> [Task to carry out]
Copy out the entire forum thread about traveling from the Mosel to Fussen, word for word.

> [Reading passage]
:::::
# Mosel - Fussen



## clayton9 (Aug 16, 2006)

* Hello,

i was wondering whether anyone can help. I have toured Germany for a few years now but this year I am taking it slightly slower and was looking for one or two stops from when i leave Mehring (bottom of the Mosel and travelling to Fussen. looking at the Bordatlas there seems to be dozens, but i was just wondering whether anyone can recommend one that they have used or heard about.

From Fussen i am heading into italy to do someof the Lakes. I did Garda afew years ago and was thinking about either Como, Magiorre or some of of the smaller Lakes. Has anyone been to any of these Lakes?? or can anyone recommend a lake other then Garda?

many thanks in advance for your help.

*


----------



## thegamwellsmythes (Jul 29, 2008)

Our route back up from Fussen was as follows:-

Fussen
Oberstdorf
Uberlingen on the Bodensee (Lake Constance) 
Freudenstadt in the Black Forest
Ahrweiler (near the Eifel mountains)

This was on the way back to Rotterdam.
:::::
> [Given data]
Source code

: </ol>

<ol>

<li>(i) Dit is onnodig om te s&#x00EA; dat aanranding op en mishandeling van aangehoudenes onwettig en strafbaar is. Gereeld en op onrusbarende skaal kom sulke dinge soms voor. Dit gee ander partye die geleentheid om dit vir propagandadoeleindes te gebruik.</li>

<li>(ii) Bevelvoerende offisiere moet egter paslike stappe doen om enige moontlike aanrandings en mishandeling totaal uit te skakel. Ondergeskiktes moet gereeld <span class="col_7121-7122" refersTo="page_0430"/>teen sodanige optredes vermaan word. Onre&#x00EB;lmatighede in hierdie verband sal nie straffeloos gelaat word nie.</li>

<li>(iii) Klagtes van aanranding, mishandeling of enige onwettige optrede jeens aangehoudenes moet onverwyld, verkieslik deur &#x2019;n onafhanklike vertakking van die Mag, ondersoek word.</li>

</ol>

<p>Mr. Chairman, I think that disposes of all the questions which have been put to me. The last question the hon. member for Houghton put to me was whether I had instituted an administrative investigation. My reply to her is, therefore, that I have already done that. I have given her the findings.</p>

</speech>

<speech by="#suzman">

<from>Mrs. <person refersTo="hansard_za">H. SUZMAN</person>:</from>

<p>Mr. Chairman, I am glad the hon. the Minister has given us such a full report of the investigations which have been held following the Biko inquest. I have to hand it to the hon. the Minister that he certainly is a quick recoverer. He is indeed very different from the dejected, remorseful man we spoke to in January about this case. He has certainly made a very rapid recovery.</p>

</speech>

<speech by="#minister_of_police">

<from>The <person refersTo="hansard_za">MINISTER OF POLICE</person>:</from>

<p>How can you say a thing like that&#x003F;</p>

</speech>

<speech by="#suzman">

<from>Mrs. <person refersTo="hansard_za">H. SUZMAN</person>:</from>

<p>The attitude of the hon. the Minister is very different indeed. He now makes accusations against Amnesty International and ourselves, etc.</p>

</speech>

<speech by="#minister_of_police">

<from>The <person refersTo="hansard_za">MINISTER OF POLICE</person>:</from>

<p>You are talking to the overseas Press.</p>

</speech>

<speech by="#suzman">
:::::
> [Your solution]
# Mosel - Fussen



## clayton9 (Aug 16, 2006)

* Hello,

i was wondering whether anyone can help. I have toured Germany for a few years now but this year I am taking it slightly slower and was looking for one or two stops from when i leave Mehring (bottom of the Mosel and travelling to Fussen. looking at the Bordatlas there seems to be dozens, but i was just wondering whether anyone can recommend one that they have used or heard about.

From Fussen i am heading into italy to do someof the Lakes. I did Garda afew years ago and was thinking about either Como, Magiorre or some of of the smaller Lakes. Has anyone been to any of these Lakes?? or can anyone recommend a lake other then Garda?

many thanks in advance for your help.

*


----------



## thegamwellsmythes (Jul 29, 2008)

Our route back up from Fussen was as follows:-

Fussen
Oberstdorf
Uberlingen on the Bodensee (Lake Constance) 
Freudenstadt in the Black Forest
Ahrweiler (near the Eifel mountains)

This was on the way back to Rotterdam.